In the end, I sponsored and hired several H1 employees and found them to be amazing, steady developers that have a huge desire to learn and be challenged. Why is this better than Off Shoring! Because rather than taking away from our economy these H1 employees pay US taxes. They operate under US laws and standards of security and in most cases take a true concern for the client when they meet them. They take greater pride in the work that they do, no different than our migrated forefathers that came here to the US.

Due to the current economy many of these H1 sponsorships are not being renewed and after years of training and working here in the US, these people are being forced to return to their country of origin. We then end up off shoring to the same countries because those workers are no longer here. A paradox, isn’t it? Once again my beloved country missed seeing the center sweet spot, and chose to go from one extreme to another.

Two months after I wrote this article; in November 2010 when the WikiLeaks situation arose; I received many correspondences, mostly agreeing with me and some strongly disagreeing. Let me clarify, this is not about politics or nationalism, this is about keeping the global trade at a balance and not the US not giving away our intellectual property while leaving us venerable for an economic coup.Many readers seem to think I focus on India and there is much merit to that. Taking into account the B.R.I.C. global focus group (Brazil, Russia, India & China), India is by far the US’s best and largest true democratic emerging country and India is where any US company should be setting their sights for trade. But with that do not give away our country or compromise our middle class for the sake of an easy short lived dollar. I gave an example on how Boeing & India have a 100 million dollar MRO Project, which is outstanding for both countries and does not take away from the US, but rather adds to both countries.

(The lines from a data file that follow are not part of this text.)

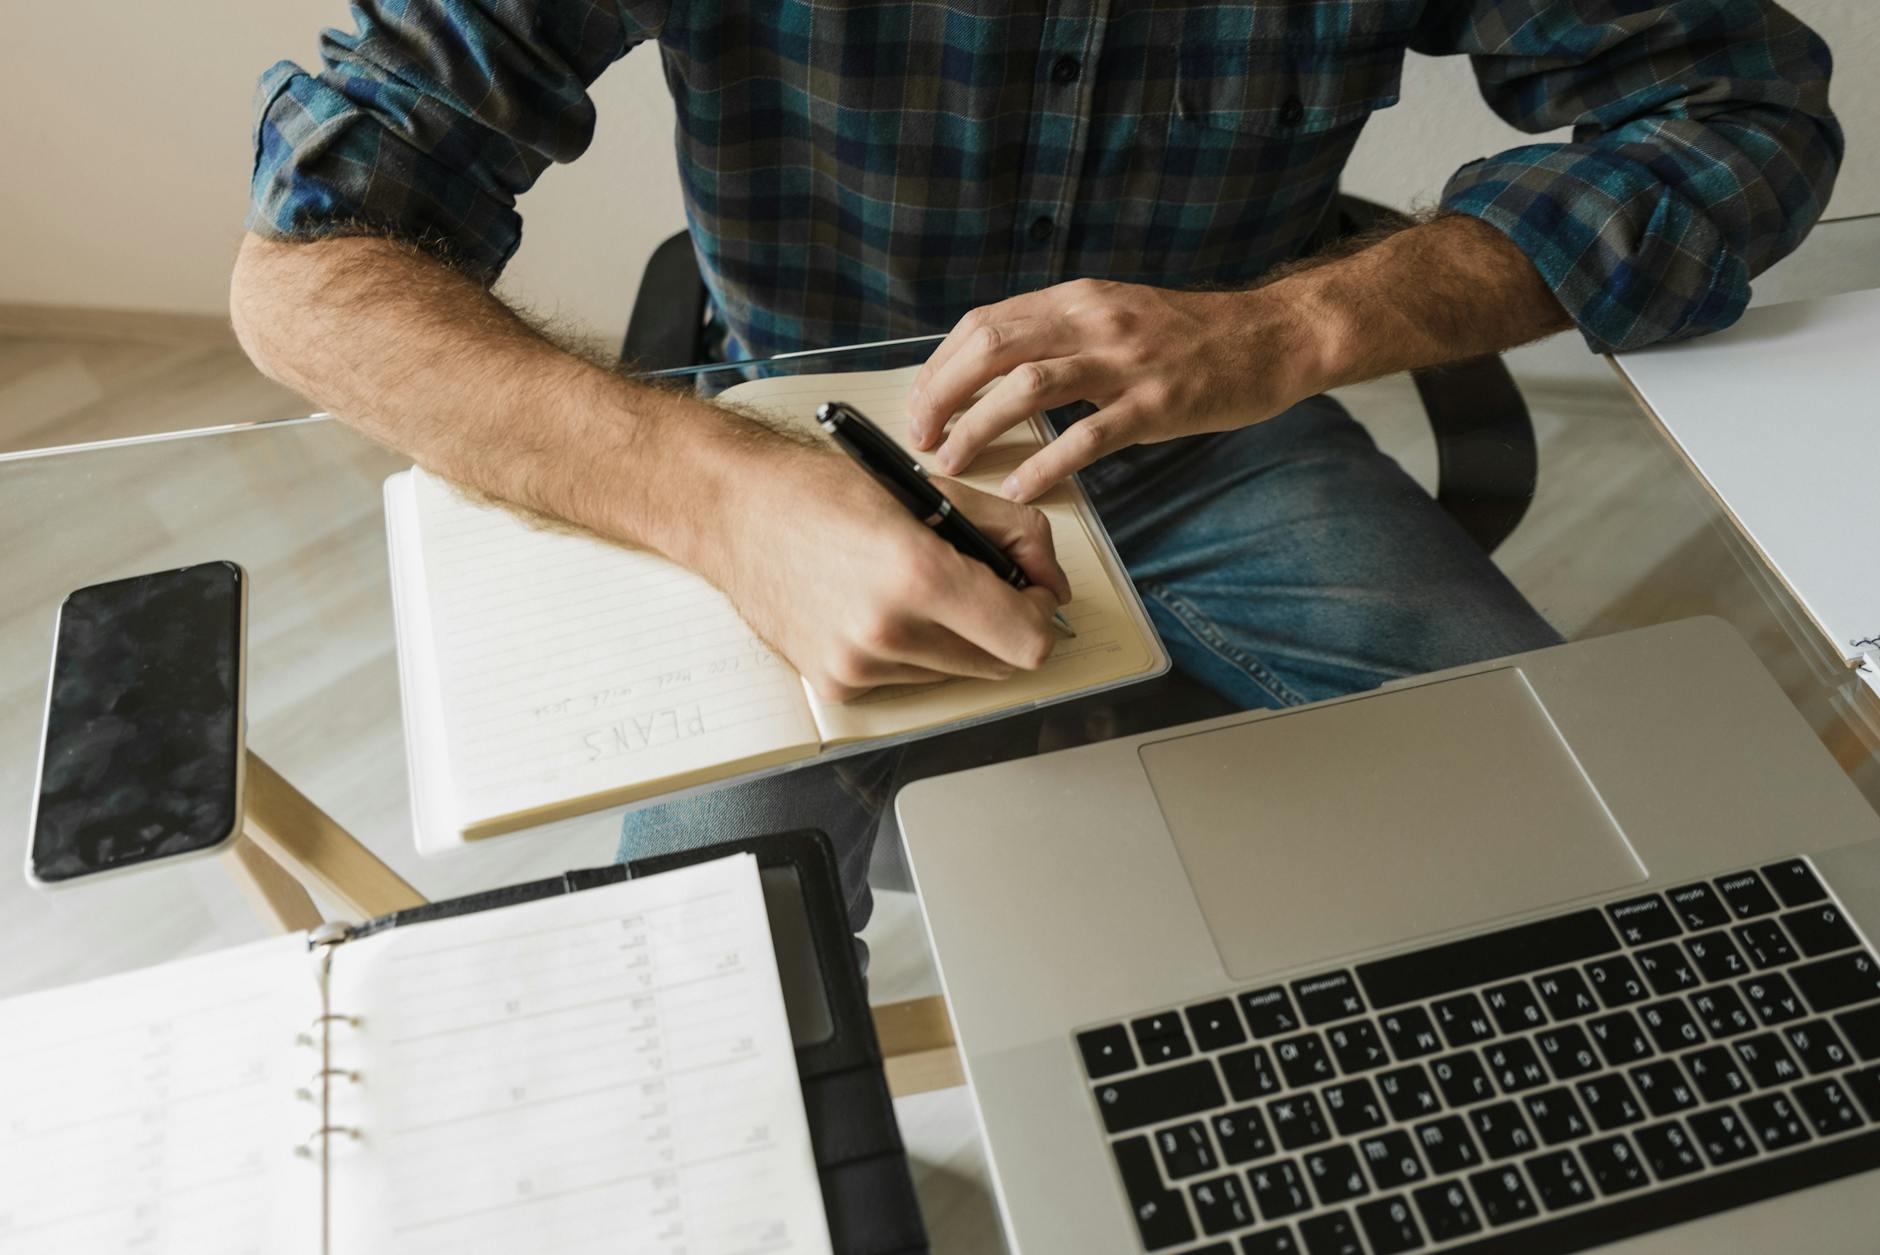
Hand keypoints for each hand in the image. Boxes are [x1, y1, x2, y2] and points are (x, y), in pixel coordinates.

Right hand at [706, 445, 1069, 701]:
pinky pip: (909, 680)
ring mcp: (859, 666)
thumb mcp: (932, 491)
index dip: (1039, 614)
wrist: (733, 511)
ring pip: (956, 673)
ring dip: (954, 638)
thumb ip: (1012, 532)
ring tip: (914, 589)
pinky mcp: (837, 685)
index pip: (1027, 641)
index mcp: (918, 574)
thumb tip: (1053, 582)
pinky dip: (912, 650)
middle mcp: (889, 631)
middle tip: (976, 583)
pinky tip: (878, 608)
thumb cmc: (824, 491)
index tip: (1028, 591)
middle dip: (1002, 625)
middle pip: (999, 665)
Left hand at [906, 278, 1328, 501]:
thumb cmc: (1189, 335)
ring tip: (952, 462)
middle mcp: (1093, 321)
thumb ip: (1058, 333)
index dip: (939, 366)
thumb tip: (994, 369)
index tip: (919, 404)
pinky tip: (1022, 488)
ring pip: (1027, 388)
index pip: (984, 323)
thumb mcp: (1114, 313)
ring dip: (978, 428)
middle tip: (919, 437)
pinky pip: (1088, 437)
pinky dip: (1046, 464)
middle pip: (991, 348)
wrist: (1270, 336)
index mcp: (1075, 299)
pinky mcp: (1156, 404)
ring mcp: (1125, 362)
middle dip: (941, 394)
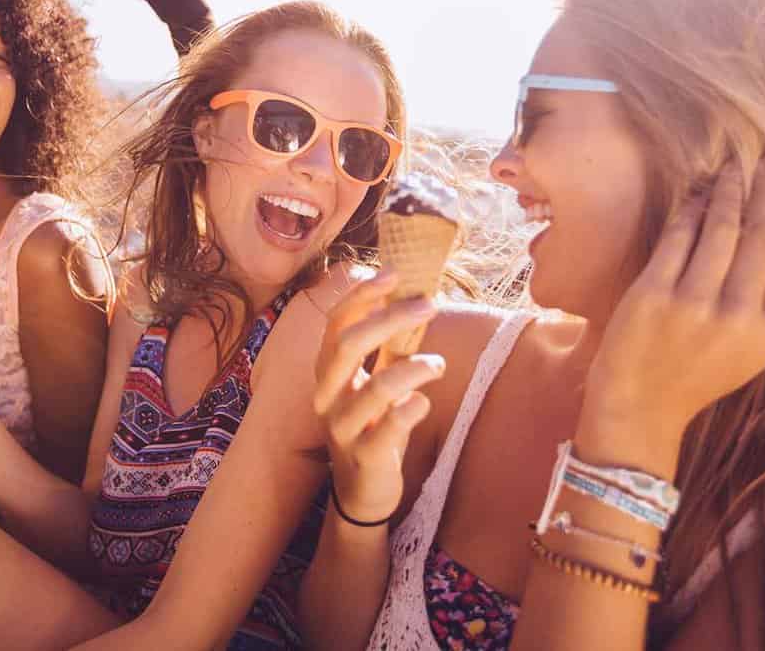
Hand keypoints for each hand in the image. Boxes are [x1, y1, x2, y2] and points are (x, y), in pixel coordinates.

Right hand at [313, 270, 442, 525]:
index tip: (394, 274)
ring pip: (376, 386)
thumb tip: (409, 296)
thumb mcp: (371, 382)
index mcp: (327, 372)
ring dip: (415, 368)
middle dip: (391, 319)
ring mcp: (342, 428)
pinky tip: (424, 403)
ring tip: (438, 365)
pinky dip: (413, 407)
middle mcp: (326, 396)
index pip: (336, 323)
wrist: (363, 489)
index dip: (361, 295)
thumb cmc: (372, 425)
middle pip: (349, 344)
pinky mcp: (365, 457)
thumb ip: (382, 347)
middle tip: (428, 305)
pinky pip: (391, 425)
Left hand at [585, 158, 764, 449]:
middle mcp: (740, 314)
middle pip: (762, 236)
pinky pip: (679, 236)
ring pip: (722, 228)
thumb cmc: (695, 378)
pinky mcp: (655, 292)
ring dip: (729, 191)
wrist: (640, 408)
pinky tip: (697, 192)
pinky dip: (691, 208)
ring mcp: (696, 302)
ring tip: (732, 167)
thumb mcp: (751, 358)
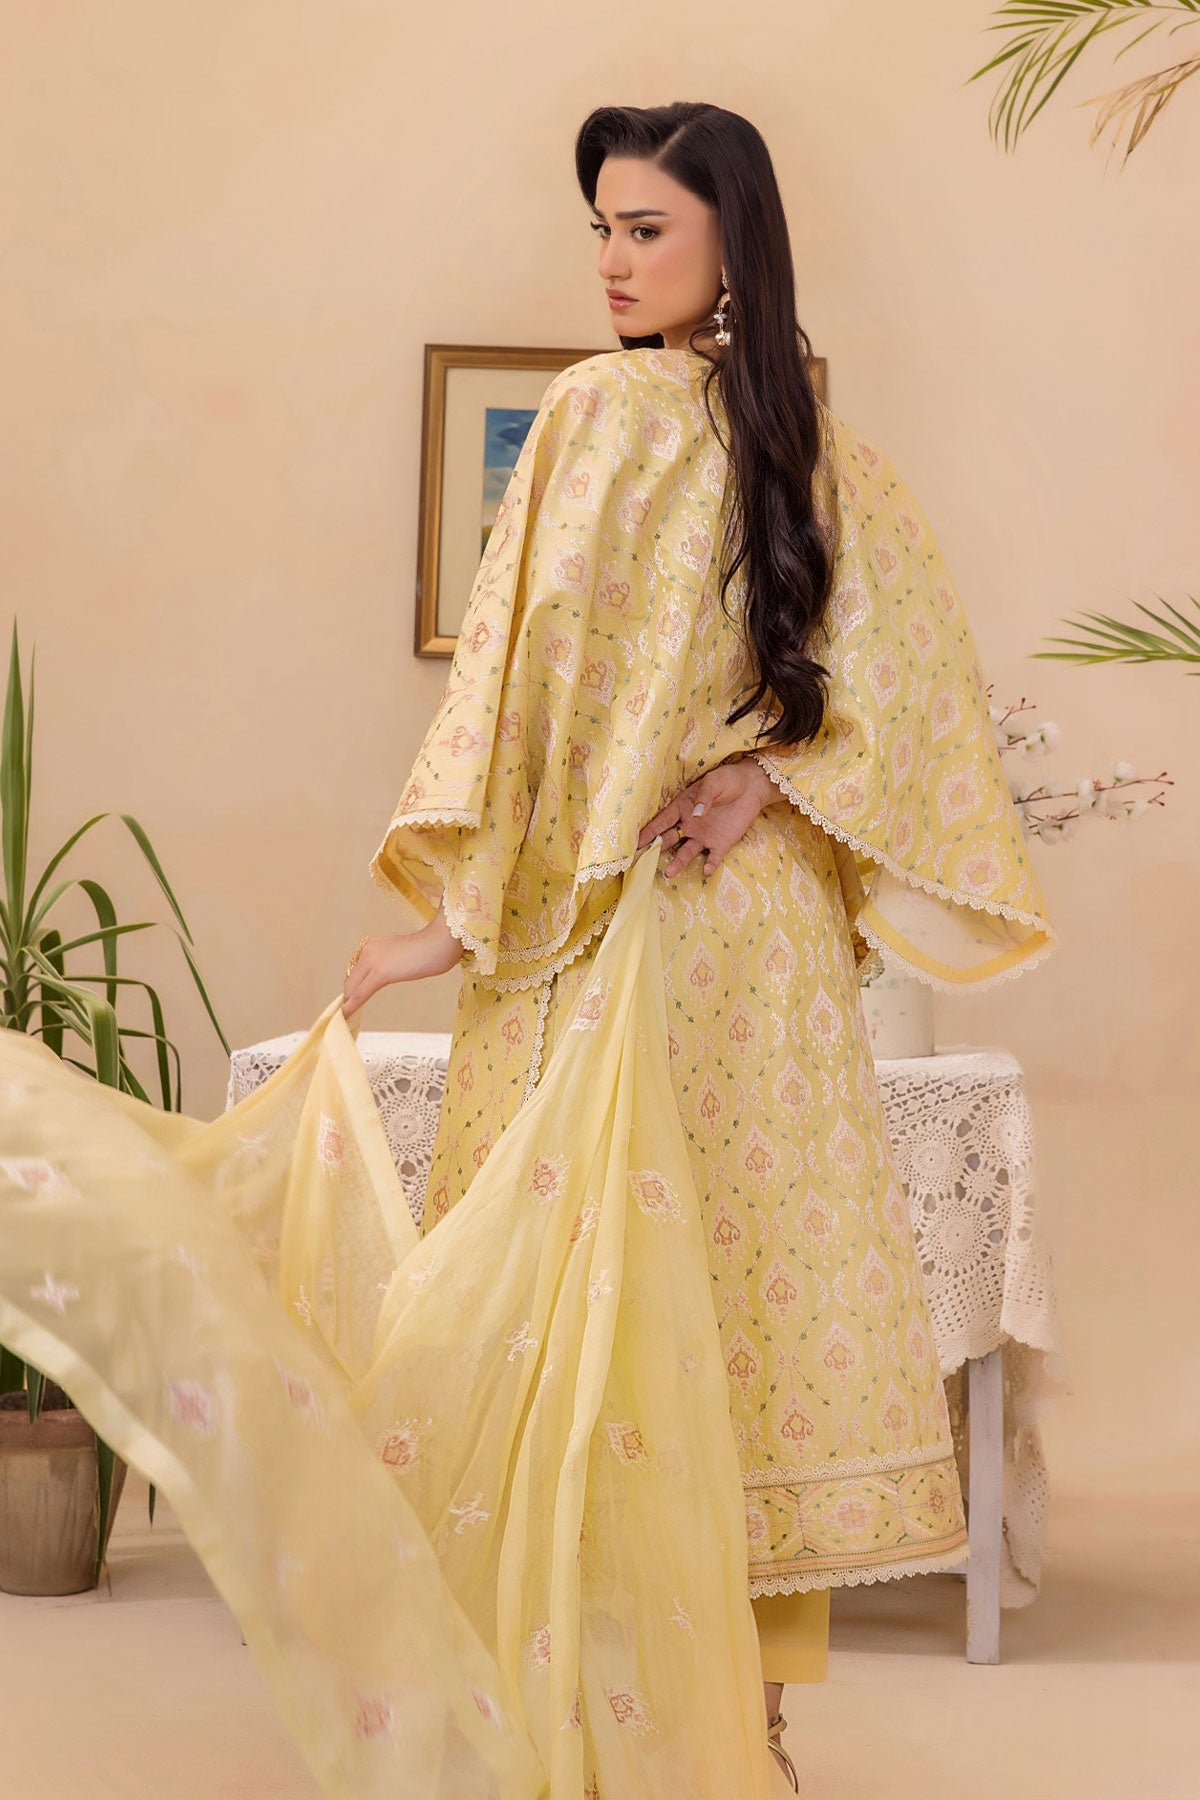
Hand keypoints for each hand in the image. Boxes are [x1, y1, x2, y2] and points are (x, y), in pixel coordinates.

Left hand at [342, 906, 462, 1022]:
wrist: (441, 942)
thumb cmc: (432, 948)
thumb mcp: (403, 955)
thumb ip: (391, 964)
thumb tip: (385, 976)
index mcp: (374, 944)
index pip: (356, 970)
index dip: (353, 987)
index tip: (350, 1000)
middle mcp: (368, 950)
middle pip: (351, 979)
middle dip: (349, 996)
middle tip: (346, 1012)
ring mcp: (372, 960)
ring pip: (353, 987)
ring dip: (349, 1002)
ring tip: (345, 1016)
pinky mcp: (379, 973)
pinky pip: (360, 993)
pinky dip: (352, 1006)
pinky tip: (347, 1014)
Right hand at [637, 757, 778, 877]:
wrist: (751, 786)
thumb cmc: (728, 779)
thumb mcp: (713, 782)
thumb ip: (703, 798)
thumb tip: (695, 815)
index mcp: (683, 808)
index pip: (662, 821)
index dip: (649, 832)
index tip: (636, 843)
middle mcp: (690, 825)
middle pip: (669, 839)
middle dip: (655, 849)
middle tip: (642, 861)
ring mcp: (704, 836)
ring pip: (687, 852)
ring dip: (679, 862)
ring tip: (669, 874)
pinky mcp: (721, 843)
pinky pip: (713, 857)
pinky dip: (710, 864)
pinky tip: (706, 871)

Ford is also in this elite intelligent business group with the “Ford Fiesta" , so far over 50,000 cars have been sold in India. But what makes this so ideal, it was designed from scratch offshore with Indian & Ford engineers, manufactured over in India with some key parts made here in the US. This is good global trading, and both countries will keep to their part, because both need each other.

I realize I touched on some sensitive ground that could be misinterpret, but I hope that the reader will see this is one person’s observation, a person with an open mind that understands that this is a global economy and it is in the best interest of the US and our foreign business partners to learn and grow together, but we see where we may over shoot a good idea and where it is beneficial for both countries for many years to come.

Executives need to learn that this is not the case with Financial Software, or Banking Systems, they need to learn the many different nuances, risks and use extreme caution when offshoring our banking systems, because it looks good on paper.

I hope that this correspondence helps senior executives consider where off shoring is feasible and where it is not. We have to stop going to extremes and find that acceptable sweet spot where everyone wins.